▶ [Objective]: Output each of the following items line for line, with no changes.

(A run of items)
========================
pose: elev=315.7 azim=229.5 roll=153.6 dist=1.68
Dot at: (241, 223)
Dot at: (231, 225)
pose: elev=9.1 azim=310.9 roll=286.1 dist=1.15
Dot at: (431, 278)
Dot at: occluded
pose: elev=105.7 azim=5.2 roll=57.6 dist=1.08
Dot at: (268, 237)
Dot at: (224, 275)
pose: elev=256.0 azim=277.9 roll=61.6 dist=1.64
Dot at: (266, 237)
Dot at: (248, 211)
========================
▶ [The answer]:
pose: elev=315.7 azim=229.5 roll=153.6 dist=1.68
Dot at: (241, 223)
Dot at: (231, 225)
pose: elev=9.1 azim=310.9 roll=286.1 dist=1.15
Dot at: (431, 278)
Dot at: occluded
pose: elev=105.7 azim=5.2 roll=57.6 dist=1.08
Dot at: (268, 237)
Dot at: (224, 275)
pose: elev=256.0 azim=277.9 roll=61.6 dist=1.64
Dot at: (266, 237)
Dot at: (248, 211)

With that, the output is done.